Google (and other large tech companies that have invested in AI internally) are ...

ganeshkrishnan · on July 12, 2017

>. It's hard for AI start-ups to do anything without access to the right data sets,

Exactly. As a founder of an AI focused startup, it is so hard convincing VC's that data can be as valuable as revenue.

Some VC's don't even bother beyond the screening call If there is less revenue although the data we gather in the process is more valuable.

Google very well knows the true value of data and hopefully they can shake the VC world for AIs

deepGem · on July 12, 2017

As a startup you have less leverage to access proprietary datasets. In fact, most of the companies we tried to work with wouldn't let us even access the data, let alone use it, unless we did everything on prem. Oh and one company even wanted to own half of our IP.

_e · on July 12, 2017

Your algos, pipelines, UI and UX might be the best but you still don't have the data to make it worthwhile on its own. If the dataset is really that good then giving a 50% stake (not necessarily the IP) might be very well worth it. It just comes down to the terms of the deal.

forgotmysn · on July 12, 2017

there's almost no scenario I can think of where giving up 50% of your IP is worth it. there would be almost no way to raise vc funds to hire more researches or devs.

jameslk · on July 12, 2017

I've been meaning to create a marketplace for data to solve this problem. The obvious issue is how to protect sensitive information (perhaps instead of selling cleaned data, the platform trains models for you on leased data). I think the problem will grow quickly as meaningful data and the tech that it enables becomes an ever growing barrier to entry against startups and slow moving enterprises alike.

astrojams · on July 12, 2017

Check out data.world

visarga · on July 12, 2017

> they have access, and can purchase, the largest and best data sets available

Google might have an advantage in personal data, that can be used for advertising and health, but when it comes to general data, such as image datasets and NLP datasets, they can be found in the public domain and are growing fast. There is just a specific, limited advantage to Google in datasets. Mostly for ads.

nl · on July 12, 2017

The largest, most interesting recent public datasets in image and NLP were released by Google.

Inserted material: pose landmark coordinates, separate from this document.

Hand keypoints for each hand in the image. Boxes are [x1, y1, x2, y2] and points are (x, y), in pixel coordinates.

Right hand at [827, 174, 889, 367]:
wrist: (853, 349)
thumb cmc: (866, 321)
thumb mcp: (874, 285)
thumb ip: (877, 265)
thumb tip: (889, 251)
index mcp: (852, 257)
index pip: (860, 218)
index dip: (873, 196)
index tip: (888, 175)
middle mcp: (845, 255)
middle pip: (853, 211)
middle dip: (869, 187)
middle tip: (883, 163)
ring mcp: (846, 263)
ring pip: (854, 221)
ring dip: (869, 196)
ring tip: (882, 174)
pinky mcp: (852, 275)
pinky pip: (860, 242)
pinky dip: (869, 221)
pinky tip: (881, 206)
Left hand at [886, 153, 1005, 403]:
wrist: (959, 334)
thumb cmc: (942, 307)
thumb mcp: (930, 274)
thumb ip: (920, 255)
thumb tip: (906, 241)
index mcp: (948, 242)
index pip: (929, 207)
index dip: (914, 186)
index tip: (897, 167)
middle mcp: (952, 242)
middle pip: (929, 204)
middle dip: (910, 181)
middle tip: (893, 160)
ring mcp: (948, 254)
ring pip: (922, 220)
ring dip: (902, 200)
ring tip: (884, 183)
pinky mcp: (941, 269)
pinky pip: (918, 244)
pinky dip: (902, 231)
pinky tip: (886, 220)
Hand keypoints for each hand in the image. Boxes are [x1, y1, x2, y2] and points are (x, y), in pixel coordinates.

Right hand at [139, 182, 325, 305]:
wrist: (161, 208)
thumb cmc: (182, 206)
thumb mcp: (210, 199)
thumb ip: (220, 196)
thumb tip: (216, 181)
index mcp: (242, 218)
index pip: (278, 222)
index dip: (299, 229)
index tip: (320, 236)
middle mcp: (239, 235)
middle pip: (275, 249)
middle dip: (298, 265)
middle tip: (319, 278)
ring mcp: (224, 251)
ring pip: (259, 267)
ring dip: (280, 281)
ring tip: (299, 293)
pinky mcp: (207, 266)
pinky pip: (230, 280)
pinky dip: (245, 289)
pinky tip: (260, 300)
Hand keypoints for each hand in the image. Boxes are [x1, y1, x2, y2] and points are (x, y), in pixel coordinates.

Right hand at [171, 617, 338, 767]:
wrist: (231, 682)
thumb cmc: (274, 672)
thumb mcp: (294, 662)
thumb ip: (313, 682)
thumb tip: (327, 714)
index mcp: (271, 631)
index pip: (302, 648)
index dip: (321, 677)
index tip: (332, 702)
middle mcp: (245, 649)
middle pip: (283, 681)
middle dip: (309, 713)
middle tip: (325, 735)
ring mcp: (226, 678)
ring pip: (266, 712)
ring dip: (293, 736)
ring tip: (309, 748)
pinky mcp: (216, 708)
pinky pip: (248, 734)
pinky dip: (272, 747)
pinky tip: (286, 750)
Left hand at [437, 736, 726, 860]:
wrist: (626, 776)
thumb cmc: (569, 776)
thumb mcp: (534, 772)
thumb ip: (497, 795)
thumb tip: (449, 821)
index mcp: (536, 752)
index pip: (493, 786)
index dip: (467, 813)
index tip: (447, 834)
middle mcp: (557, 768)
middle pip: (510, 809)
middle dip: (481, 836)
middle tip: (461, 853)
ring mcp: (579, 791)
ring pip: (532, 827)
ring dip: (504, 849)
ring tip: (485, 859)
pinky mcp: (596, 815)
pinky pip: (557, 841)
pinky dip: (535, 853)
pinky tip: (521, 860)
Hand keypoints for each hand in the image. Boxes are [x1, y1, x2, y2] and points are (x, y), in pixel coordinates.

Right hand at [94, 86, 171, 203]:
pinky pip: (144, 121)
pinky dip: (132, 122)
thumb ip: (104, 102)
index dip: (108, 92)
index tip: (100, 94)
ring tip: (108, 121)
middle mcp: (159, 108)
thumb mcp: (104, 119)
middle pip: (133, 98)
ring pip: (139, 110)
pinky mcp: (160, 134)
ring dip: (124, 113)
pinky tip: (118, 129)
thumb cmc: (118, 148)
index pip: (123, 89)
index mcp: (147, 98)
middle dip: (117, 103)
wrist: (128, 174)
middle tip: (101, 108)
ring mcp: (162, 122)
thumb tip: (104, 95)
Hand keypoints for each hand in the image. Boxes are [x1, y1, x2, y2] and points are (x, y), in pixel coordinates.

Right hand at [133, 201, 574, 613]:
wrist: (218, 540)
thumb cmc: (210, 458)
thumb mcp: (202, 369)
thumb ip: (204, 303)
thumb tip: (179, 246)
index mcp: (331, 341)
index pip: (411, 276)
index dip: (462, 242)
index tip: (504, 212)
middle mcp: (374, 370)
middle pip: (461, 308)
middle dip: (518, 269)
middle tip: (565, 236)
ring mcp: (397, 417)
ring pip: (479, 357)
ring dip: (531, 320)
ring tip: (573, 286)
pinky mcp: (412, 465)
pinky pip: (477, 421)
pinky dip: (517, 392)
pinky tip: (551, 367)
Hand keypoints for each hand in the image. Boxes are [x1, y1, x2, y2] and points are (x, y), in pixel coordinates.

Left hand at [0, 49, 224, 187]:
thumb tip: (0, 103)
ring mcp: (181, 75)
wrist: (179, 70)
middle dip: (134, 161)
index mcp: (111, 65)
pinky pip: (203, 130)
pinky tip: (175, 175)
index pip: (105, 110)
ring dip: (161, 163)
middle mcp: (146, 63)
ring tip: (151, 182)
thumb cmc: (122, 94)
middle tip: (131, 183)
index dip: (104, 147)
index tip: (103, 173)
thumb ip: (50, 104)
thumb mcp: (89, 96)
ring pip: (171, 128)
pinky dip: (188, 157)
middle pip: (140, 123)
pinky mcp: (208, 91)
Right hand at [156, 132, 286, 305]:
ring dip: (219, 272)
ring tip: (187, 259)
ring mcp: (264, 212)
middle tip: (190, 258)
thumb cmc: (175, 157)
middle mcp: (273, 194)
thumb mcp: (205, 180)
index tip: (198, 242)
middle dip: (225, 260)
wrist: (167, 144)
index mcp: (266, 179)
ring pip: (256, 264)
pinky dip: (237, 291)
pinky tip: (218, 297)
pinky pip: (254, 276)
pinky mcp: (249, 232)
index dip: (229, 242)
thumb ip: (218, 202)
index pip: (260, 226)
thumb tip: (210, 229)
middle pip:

For example, here are some of their recent NLP datasets: https://github.com/google-research-datasets

In images, OpenImages is theirs, and there are assorted ones derived from YouTube.

Stanford's SNLI is the most recent non-Google NLP dataset which is getting used a lot. Babi (from FB) too, if you count that as NLP

sah2ed · on July 12, 2017

The best data set will in general only be as good as the raw data that was used to prepare it.

I think you underestimate just how far along Google is with respect to the huge amounts of raw data they handle. They've been around for 20 years now and amassed a lot of expertise handling all kinds of data imaginable at scale.

If you disagree, who would you say is ahead of Google wrt general data sets that are valuable?

forgotmysn · on July 12, 2017

That's true, but Google can also afford to acquire and monopolize data that other companies are sitting on but don't have the resources or talent to utilize internally.

kuschku · on July 12, 2017

This is exactly why this kind of stuff should be prohibited, and the datasets should be legally regulated.

This is not just an issue for startups, but also for independent researchers at universities, who often can’t even replicate the successes Google and co report.

Most studies currently done in AI by Google, Amazon, etc were never replicated, and likely never will be able to, because access to data is missing.

phreeza · on July 12, 2017

Can you give some examples of such studies?